_What is required_.
An identical transcription of the records is required.

_Data_.
»»

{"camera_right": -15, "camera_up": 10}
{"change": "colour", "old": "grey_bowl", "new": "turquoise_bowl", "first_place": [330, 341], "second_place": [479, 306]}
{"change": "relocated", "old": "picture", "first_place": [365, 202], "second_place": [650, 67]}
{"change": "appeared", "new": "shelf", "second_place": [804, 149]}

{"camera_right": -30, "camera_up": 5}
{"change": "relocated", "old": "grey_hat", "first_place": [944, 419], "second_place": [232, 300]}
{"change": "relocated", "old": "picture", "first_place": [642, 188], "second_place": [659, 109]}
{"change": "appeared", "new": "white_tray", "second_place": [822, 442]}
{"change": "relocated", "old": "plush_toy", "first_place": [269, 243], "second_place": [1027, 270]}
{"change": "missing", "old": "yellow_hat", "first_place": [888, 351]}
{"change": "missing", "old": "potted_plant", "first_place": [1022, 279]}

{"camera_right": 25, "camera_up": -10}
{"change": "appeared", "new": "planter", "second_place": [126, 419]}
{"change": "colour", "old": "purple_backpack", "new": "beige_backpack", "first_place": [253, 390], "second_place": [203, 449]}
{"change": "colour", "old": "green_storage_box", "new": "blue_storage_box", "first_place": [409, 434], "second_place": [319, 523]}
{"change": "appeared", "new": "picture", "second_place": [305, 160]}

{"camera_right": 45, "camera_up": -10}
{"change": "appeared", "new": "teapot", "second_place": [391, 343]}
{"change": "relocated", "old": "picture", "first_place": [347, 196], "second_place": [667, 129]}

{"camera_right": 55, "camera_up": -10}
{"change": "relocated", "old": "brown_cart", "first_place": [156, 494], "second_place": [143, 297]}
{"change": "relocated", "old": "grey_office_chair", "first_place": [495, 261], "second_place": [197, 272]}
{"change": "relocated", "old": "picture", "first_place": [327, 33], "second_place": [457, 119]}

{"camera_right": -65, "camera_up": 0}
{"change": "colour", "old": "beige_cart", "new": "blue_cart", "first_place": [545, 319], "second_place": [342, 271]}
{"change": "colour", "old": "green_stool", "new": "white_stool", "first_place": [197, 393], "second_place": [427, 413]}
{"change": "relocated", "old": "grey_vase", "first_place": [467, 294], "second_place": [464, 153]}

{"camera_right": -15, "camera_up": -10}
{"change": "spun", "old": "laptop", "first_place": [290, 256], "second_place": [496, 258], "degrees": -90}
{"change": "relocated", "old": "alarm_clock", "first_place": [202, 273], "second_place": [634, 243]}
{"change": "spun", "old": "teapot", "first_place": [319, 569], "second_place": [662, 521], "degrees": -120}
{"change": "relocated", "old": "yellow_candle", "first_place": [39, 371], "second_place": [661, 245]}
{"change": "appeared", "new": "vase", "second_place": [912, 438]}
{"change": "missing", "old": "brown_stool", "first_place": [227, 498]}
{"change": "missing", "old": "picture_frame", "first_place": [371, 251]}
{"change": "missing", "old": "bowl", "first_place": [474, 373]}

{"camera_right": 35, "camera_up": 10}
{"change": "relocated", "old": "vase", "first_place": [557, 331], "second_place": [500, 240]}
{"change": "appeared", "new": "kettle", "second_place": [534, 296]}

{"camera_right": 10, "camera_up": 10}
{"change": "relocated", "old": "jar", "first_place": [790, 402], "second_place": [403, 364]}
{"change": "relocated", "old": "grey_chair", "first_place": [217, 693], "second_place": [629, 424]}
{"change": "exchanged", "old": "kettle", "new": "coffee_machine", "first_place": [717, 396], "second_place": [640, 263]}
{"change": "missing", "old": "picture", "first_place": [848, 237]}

««

_Exercise response_.
{"camera_right": -15, "camera_up": 10}
{"change": "colour", "old": "grey_bowl", "new": "turquoise_bowl", "first_place": [330, 341], "second_place": [479, 306]}
{"change": "relocated", "old": "picture", "first_place": [365, 202], "second_place": [650, 67]}
{"change": "appeared", "new": "shelf", "second_place": [804, 149]}

{"camera_right": -30, "camera_up": 5}
{"change": "relocated", "old": "grey_hat", "first_place": [944, 419], "second_place": [232, 300]}
{"change": "relocated", "old": "picture", "first_place": [642, 188], "second_place": [659, 109]}
{"change": "appeared", "new": "white_tray", "second_place": [822, 442]}
{"change": "relocated", "old": "plush_toy", "first_place": [269, 243], "second_place": [1027, 270]}
{"change": "missing", "old": "yellow_hat", "first_place": [888, 351]}
{"change": "missing", "old": "potted_plant", "first_place": [1022, 279]}

{"camera_right": 25, "camera_up": -10}
{"change": "appeared", "new": "planter", "second_place": [126, 419]}
{"change": "colour", "old": "purple_backpack", "new": "beige_backpack", "first_place": [253, 390], "second_place": [203, 449]}
{"change": "colour", "old": "green_storage_box", "new": "blue_storage_box", "first_place": [409, 434], "second_place": [319, 523]}
{"change": "appeared", "new": "picture", "second_place": [305, 160]}

{"camera_right": 45, "camera_up": -10}
{"change": "appeared", "new": "teapot", "second_place": [391, 343]}
{"change": "relocated", "old": "picture", "first_place": [347, 196], "second_place": [667, 129]}

{"camera_right": 55, "camera_up": -10}
{"change": "relocated", "old": "brown_cart", "first_place": [156, 494], "second_place": [143, 297]}
{"change": "relocated", "old": "grey_office_chair", "first_place": [495, 261], "second_place": [197, 272]}
{"change": "relocated", "old": "picture", "first_place": [327, 33], "second_place": [457, 119]}

{"camera_right": -65, "camera_up": 0}
{"change": "colour", "old": "beige_cart", "new": "blue_cart", "first_place": [545, 319], "second_place": [342, 271]}
{"change": "colour", "old": "green_stool", "new": "white_stool", "first_place": [197, 393], "second_place": [427, 413]}
{"change": "relocated", "old": "grey_vase", "first_place": [467, 294], "second_place": [464, 153]}

{"camera_right": -15, "camera_up": -10}
{"change": "spun", "old": "laptop", "first_place": [290, 256], "second_place": [496, 258], "degrees": -90}
{"change": "relocated", "old": "alarm_clock", "first_place": [202, 273], "second_place": [634, 243]}
{"change": "spun", "old": "teapot", "first_place": [319, 569], "second_place": [662, 521], "degrees": -120}
{"change": "relocated", "old": "yellow_candle", "first_place": [39, 371], "second_place": [661, 245]}
{"change": "appeared", "new": "vase", "second_place": [912, 438]}
{"change": "missing", "old": "brown_stool", "first_place": [227, 498]}
{"change": "missing", "old": "picture_frame", "first_place": [371, 251]}
{"change": "missing", "old": "bowl", "first_place": [474, 373]}

{"camera_right": 35, "camera_up": 10}
{"change": "relocated", "old": "vase", "first_place": [557, 331], "second_place": [500, 240]}
{"change": "appeared", "new": "kettle", "second_place": [534, 296]}

{"camera_right": 10, "camera_up": 10}
{"change": "relocated", "old": "jar", "first_place": [790, 402], "second_place": [403, 364]}
{"change": "relocated", "old": "grey_chair", "first_place": [217, 693], "second_place": [629, 424]}
{"change": "exchanged", "old": "kettle", "new": "coffee_machine", "first_place": [717, 396], "second_place": [640, 263]}
{"change": "missing", "old": "picture", "first_place": [848, 237]}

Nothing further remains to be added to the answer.